**Requirement**.
Count the lines in the rows below that contain the string "after", and reply with that number alone.

======== Raw data ========

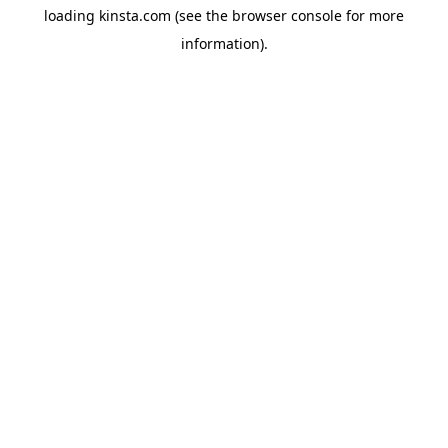
loading
kinsta.com
(see the
browser console
for more
information).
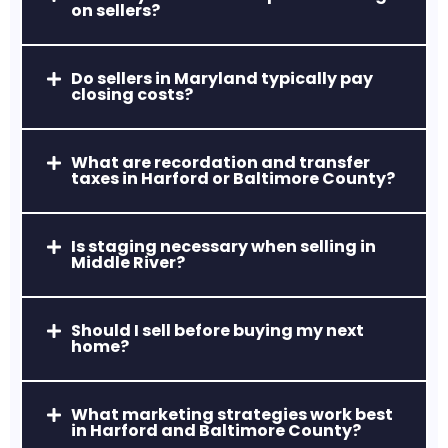
on sellers?
Aberdeen, MD
Home to Aberdeen Proving Ground and
a revitalized downtown area, ideal for
Do sellers in Maryland typically pay
closing costs?
relocations and first-time buyers.
What are recordation and transfer
taxes in Harford or Baltimore County?
Is staging necessary when selling in
Middle River?
Havre de Grace, MD
Waterfront living, historic charm, and a
Should I sell before buying my next
home?
thriving arts and dining scene.
What marketing strategies work best
in Harford and Baltimore County?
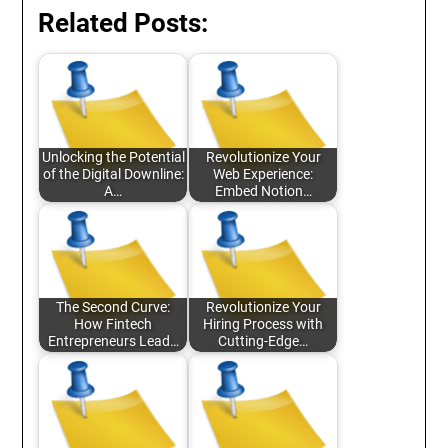
Related Posts:
Unlocking the Potential
Revolutionize Your
of the Digital Downline:
Web Experience:
A…
Embed Notion…
The Second Curve:
Revolutionize Your
How Fintech
Hiring Process with
Entrepreneurs Lead…
Cutting-Edge…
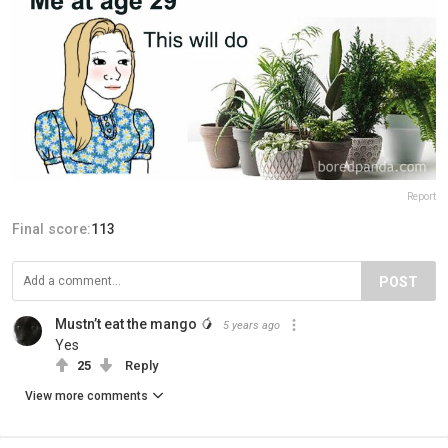
Report
Final score:
113
POST
Mustn’t eat the mango 🥭
5 years ago
Yes
25
Reply
View more comments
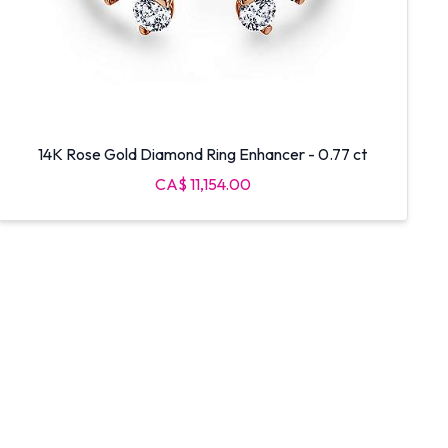
14K Rose Gold Diamond Ring Enhancer - 0.77 ct
CA$ 11,154.00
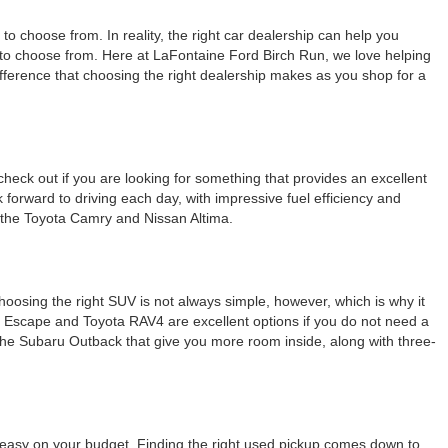
o choose from. In reality, the right car dealership can help you
ns to choose from. Here at LaFontaine Ford Birch Run, we love helping
difference that choosing the right dealership makes as you shop for a
check out if you are looking for something that provides an excellent
k forward to driving each day, with impressive fuel efficiency and
e the Toyota Camry and Nissan Altima.
Choosing the right SUV is not always simple, however, which is why it
rd Escape and Toyota RAV4 are excellent options if you do not need a
e the Subaru Outback that give you more room inside, along with three-
g easy on your budget. Finding the right used pickup comes down to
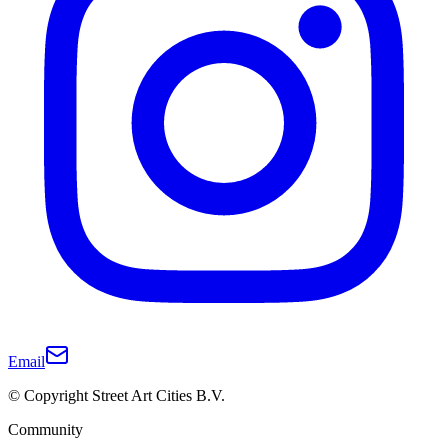
Email
© Copyright Street Art Cities B.V.
Community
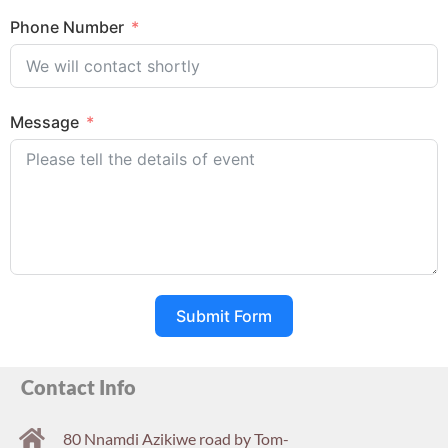
Phone Number
Message
Submit Form
Contact Info
80 Nnamdi Azikiwe road by Tom-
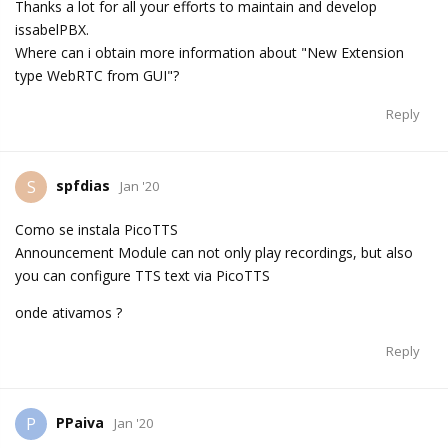
Thanks a lot for all your efforts to maintain and develop
issabelPBX.
Where can i obtain more information about "New Extension
type WebRTC from GUI"?
Reply
spfdias
S
Jan '20
Como se instala PicoTTS
Announcement Module can not only play recordings, but also
you can configure TTS text via PicoTTS
onde ativamos ?
Reply
PPaiva
P
Jan '20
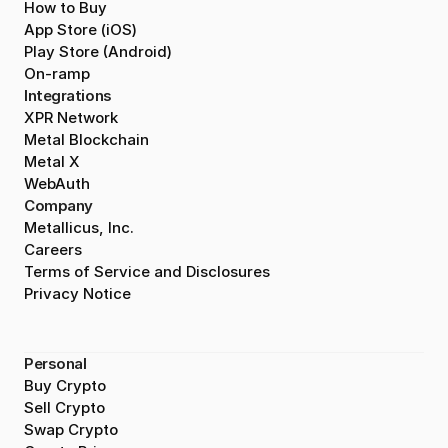
How to Buy
App Store (iOS)
Play Store (Android)
On-ramp
Integrations
XPR Network
Metal Blockchain
Metal X
WebAuth
Company
Metallicus, Inc.
Careers
Terms of Service and Disclosures
Privacy Notice
Personal
Buy Crypto
Sell Crypto
Swap Crypto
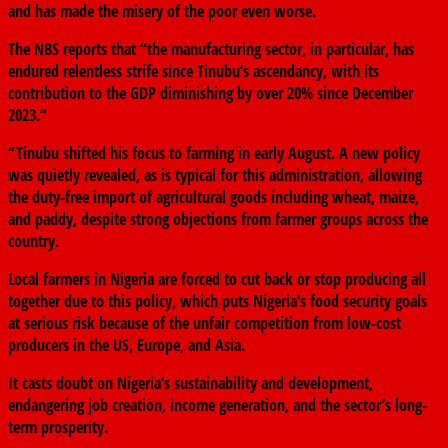
and has made the misery of the poor even worse.
The NBS reports that “the manufacturing sector, in particular, has
endured relentless strife since Tinubu’s ascendancy, with its
contribution to the GDP diminishing by over 20% since December
2023.”
“Tinubu shifted his focus to farming in early August. A new policy
was quietly revealed, as is typical for this administration, allowing
the duty-free import of agricultural goods including wheat, maize,
and paddy, despite strong objections from farmer groups across the
country.
Local farmers in Nigeria are forced to cut back or stop producing all
together due to this policy, which puts Nigeria’s food security goals
at serious risk because of the unfair competition from low-cost
producers in the US, Europe, and Asia.
It casts doubt on Nigeria’s sustainability and development,
endangering job creation, income generation, and the sector’s long-
term prosperity.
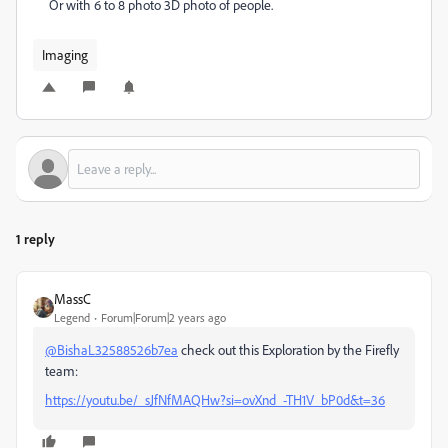
Or with 6 to 8 photo 3D photo of people.
Imaging
1 reply
MassC
Legend
Forum|Forum|2 years ago
@BishaL32588526b7ea
check out this Exploration by the Firefly
team:
https://youtu.be/_sJfNfMAQHw?si=ovXnd_-TH1V_bP0d&t=36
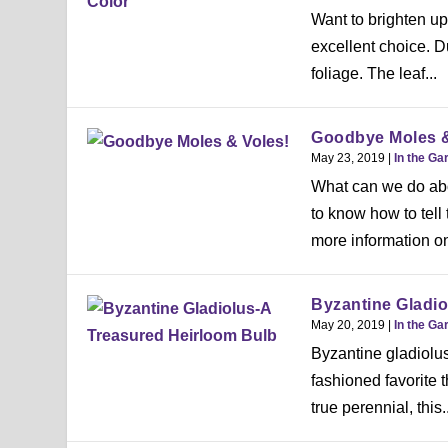
Want to brighten u
excellent choice. Du
foliage. The leaf...
Goodbye Moles &
May 23, 2019
|
In the Ga
What can we do abo
to know how to tell
more information on
Byzantine Gladio
May 20, 2019
|
In the Ga
Byzantine gladiolus
fashioned favorite 
true perennial, this..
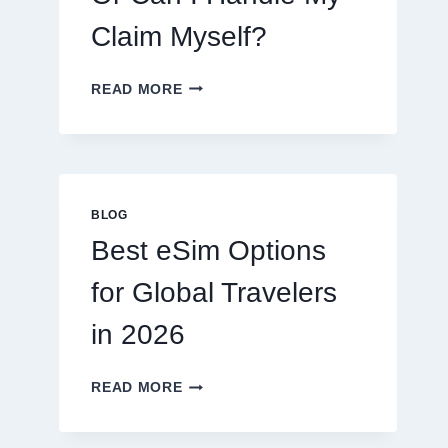
Claim Myself?
DO
READ MORE
I
NEED
A
LAWYER,
OR
CAN
BLOG
I
Best eSim Options
HANDLE
MY
for Global Travelers
CLAIM
MYSELF?
in 2026
BEST
READ MORE
ESIM
OPTIONS
FOR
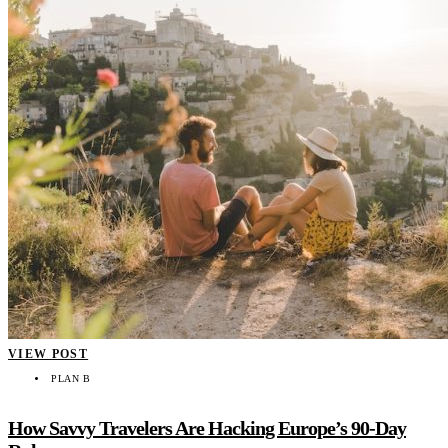
VIEW POST
PLAN B
How Savvy Travelers Are Hacking Europe’s 90-Day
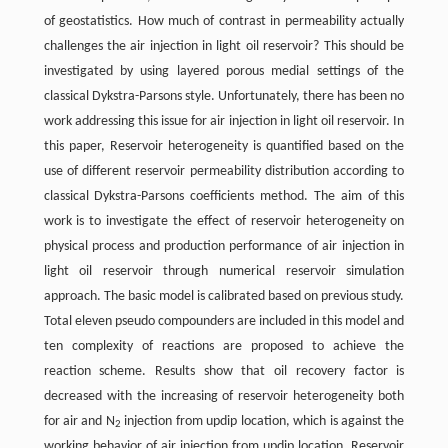
of geostatistics. How much of contrast in permeability actually
challenges the air injection in light oil reservoir? This should be
investigated by using layered porous medial settings of the
classical Dykstra-Parsons style. Unfortunately, there has been no
work addressing this issue for air injection in light oil reservoir. In
this paper, Reservoir heterogeneity is quantified based on the
use of different reservoir permeability distribution according to
classical Dykstra-Parsons coefficients method. The aim of this
work is to investigate the effect of reservoir heterogeneity on
physical process and production performance of air injection in
light oil reservoir through numerical reservoir simulation
approach. The basic model is calibrated based on previous study.
Total eleven pseudo compounders are included in this model and
ten complexity of reactions are proposed to achieve the
reaction scheme. Results show that oil recovery factor is
decreased with the increasing of reservoir heterogeneity both
for air and N
injection from updip location, which is against the
2
working behavior of air injection from updip location. Reservoir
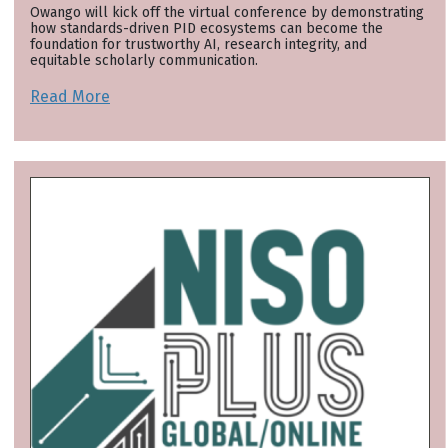
Owango will kick off the virtual conference by demonstrating
how standards-driven PID ecosystems can become the
foundation for trustworthy AI, research integrity, and
equitable scholarly communication.
Read More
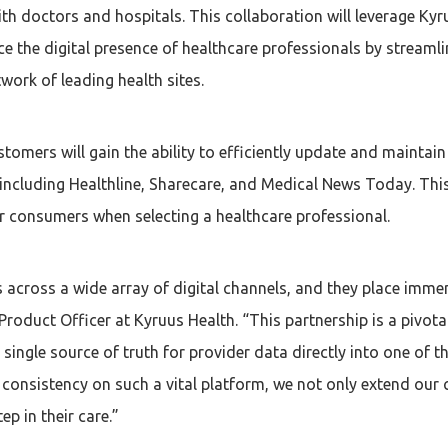
th doctors and hospitals. This collaboration will leverage Kyr
e the digital presence of healthcare professionals by stream
work of leading health sites.
tomers will gain the ability to efficiently update and maintain
including Healthline, Sharecare, and Medical News Today. This
or consumers when selecting a healthcare professional.
s across a wide array of digital channels, and they place immen
roduct Officer at Kyruus Health. “This partnership is a pivota
 single source of truth for provider data directly into one of t
onsistency on such a vital platform, we not only extend our c
ep in their care.”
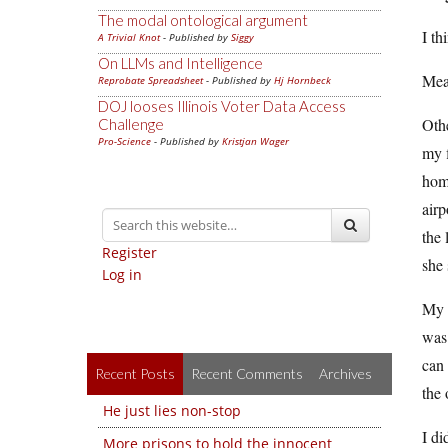
The modal ontological argument
I th
A Trivial Knot
- Published by
Siggy
On LLMs and Intelligence
Mea
Reprobate Spreadsheet
- Published by
Hj Hornbeck
DOJ looses Illinois Voter Data Access
Oth
Challenge
Pro-Science
- Published by
Kristjan Wager
my f
home
airp
the 
Register
she 
Log in
My p
was
can 
Recent Posts
Recent Comments
Archives
the 
He just lies non-stop
I di
More prisons to hold the innocent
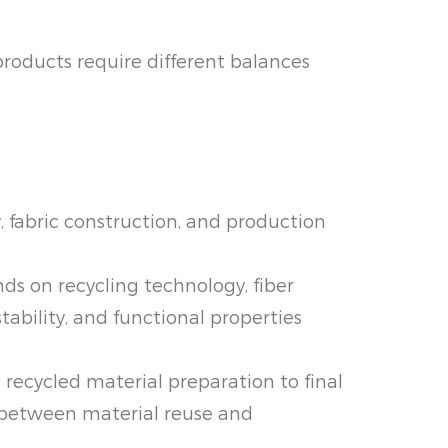
products require different balances
y, fabric construction, and production
s on recycling technology, fiber
tability, and functional properties
 recycled material preparation to final
e between material reuse and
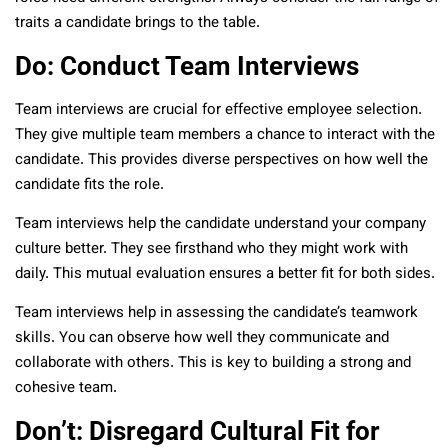
traits a candidate brings to the table.
Do: Conduct Team Interviews
Team interviews are crucial for effective employee selection.
They give multiple team members a chance to interact with the
candidate. This provides diverse perspectives on how well the
candidate fits the role.
Team interviews help the candidate understand your company
culture better. They see firsthand who they might work with
daily. This mutual evaluation ensures a better fit for both sides.
Team interviews help in assessing the candidate’s teamwork
skills. You can observe how well they communicate and
collaborate with others. This is key to building a strong and
cohesive team.
Don’t: Disregard Cultural Fit for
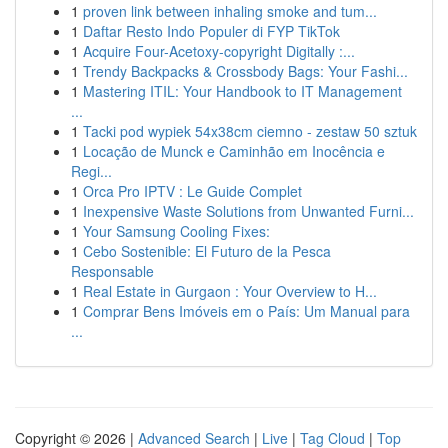
1
proven link between inhaling smoke and tum...
1
Daftar Resto Indo Populer di FYP TikTok
1
Acquire Four-Acetoxy-copyright Digitally :...
1
Trendy Backpacks & Crossbody Bags: Your Fashi...
1
Mastering ITIL: Your Handbook to IT Management
...
1
Tacki pod wypiek 54x38cm ciemno - zestaw 50 sztuk
1
Locação de Munck e Caminhão em Inocência e
Regi...
1
Orca Pro IPTV : Le Guide Complet
1
Inexpensive Waste Solutions from Unwanted Furni...
1
Your Samsung Cooling Fixes:
1
Cebo Sostenible: El Futuro de la Pesca
Responsable
1
Real Estate in Gurgaon : Your Overview to H...
1
Comprar Bens Imóveis em o País: Um Manual para
...
Copyright © 2026 |
Advanced Search
|
Live
|
Tag Cloud
|
Top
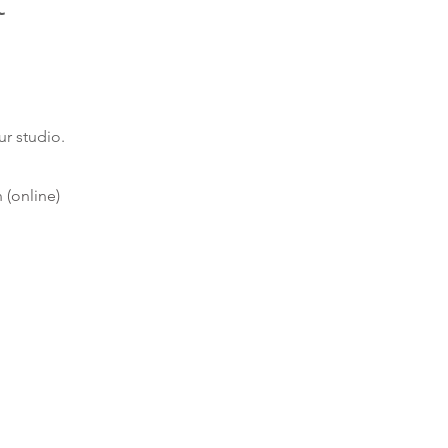
t
ur studio
.
(online)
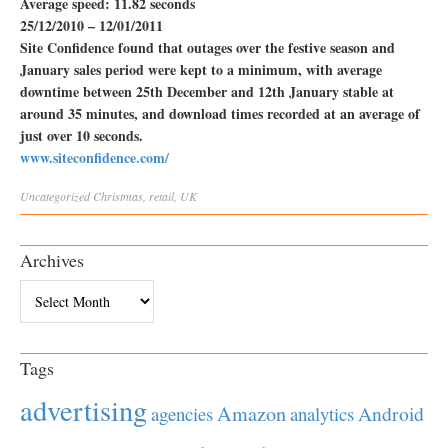
Average speed: 11.82 seconds
25/12/2010 – 12/01/2011
Site Confidence found that outages over the festive season and
January sales period were kept to a minimum, with average
downtime between 25th December and 12th January stable at
around 35 minutes, and download times recorded at an average of
just over 10 seconds.
www.siteconfidence.com/
Uncategorized
Christmas
,
retail
,
UK
Archives
Archives
Tags
advertising
Amazon
Android
agencies
analytics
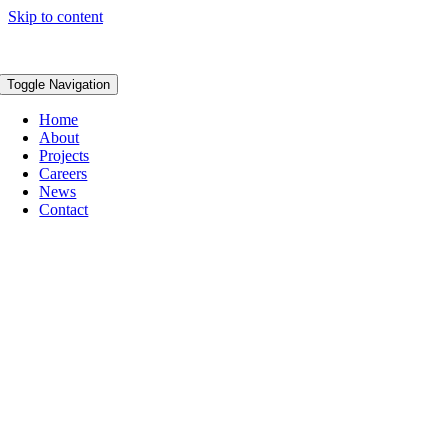
Skip to content
Toggle Navigation
Home
About
Projects
Careers
News
Contact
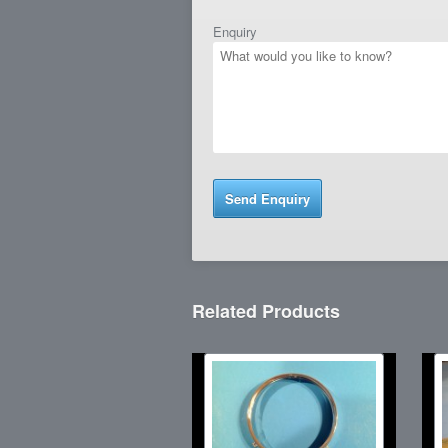
Enquiry
Related Products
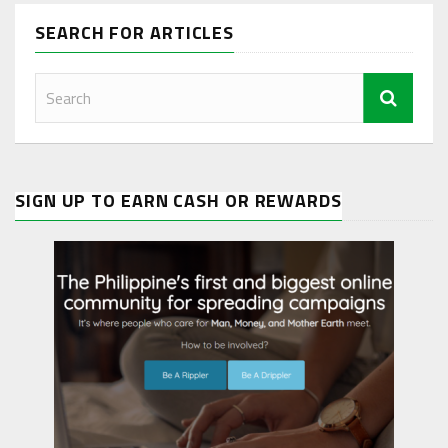
SEARCH FOR ARTICLES
SIGN UP TO EARN CASH OR REWARDS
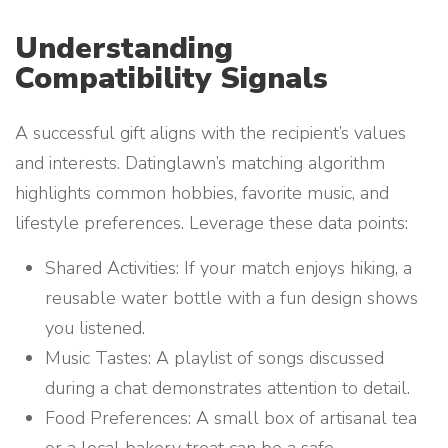
Understanding
Compatibility Signals
A successful gift aligns with the recipient’s values
and interests. Datinglawn’s matching algorithm
highlights common hobbies, favorite music, and
lifestyle preferences. Leverage these data points:
Shared Activities: If your match enjoys hiking, a
reusable water bottle with a fun design shows
you listened.
Music Tastes: A playlist of songs discussed
during a chat demonstrates attention to detail.
Food Preferences: A small box of artisanal tea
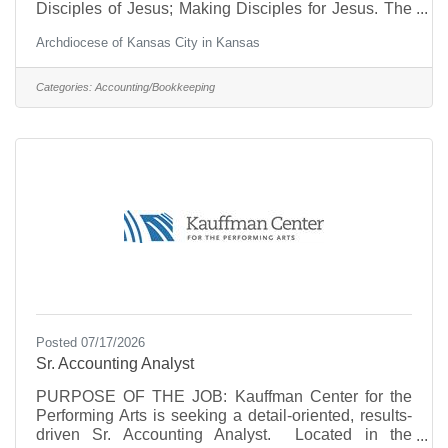
Disciples of Jesus; Making Disciples for Jesus. The
Senior Accountant plays an important role in
Archdiocese of Kansas City in Kansas
supporting the mission of the Church by serving as a
subject matter expert in all areas of accounting to
directly assist parishes supported by our Shared
Categories:
Accounting/Bookkeeping
Business Services model. This position is full-time,
40 hours per week, benefits eligible, and
predominately onsite in the Chancery office. Duties
and
Posted 07/17/2026
Sr. Accounting Analyst
PURPOSE OF THE JOB: Kauffman Center for the
Performing Arts is seeking a detail-oriented, results-
driven Sr. Accounting Analyst. Located in the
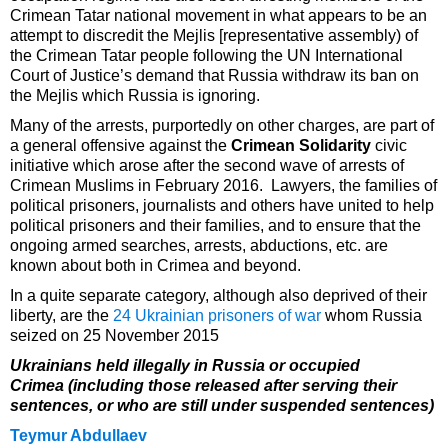
Crimean Tatar national movement in what appears to be an
attempt to discredit the Mejlis [representative assembly) of
the Crimean Tatar people following the UN International
Court of Justice’s demand that Russia withdraw its ban on
the Mejlis which Russia is ignoring.
Many of the arrests, purportedly on other charges, are part of
a general offensive against the
Crimean Solidarity
civic
initiative which arose after the second wave of arrests of
Crimean Muslims in February 2016. Lawyers, the families of
political prisoners, journalists and others have united to help
political prisoners and their families, and to ensure that the
ongoing armed searches, arrests, abductions, etc. are
known about both in Crimea and beyond.
In a quite separate category, although also deprived of their
liberty, are the
24 Ukrainian prisoners of war
whom Russia
seized on 25 November 2015
Ukrainians held illegally in Russia or occupied
Crimea (including those released after serving their
sentences, or who are still under suspended sentences)
Teymur Abdullaev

========

**Result below**.
2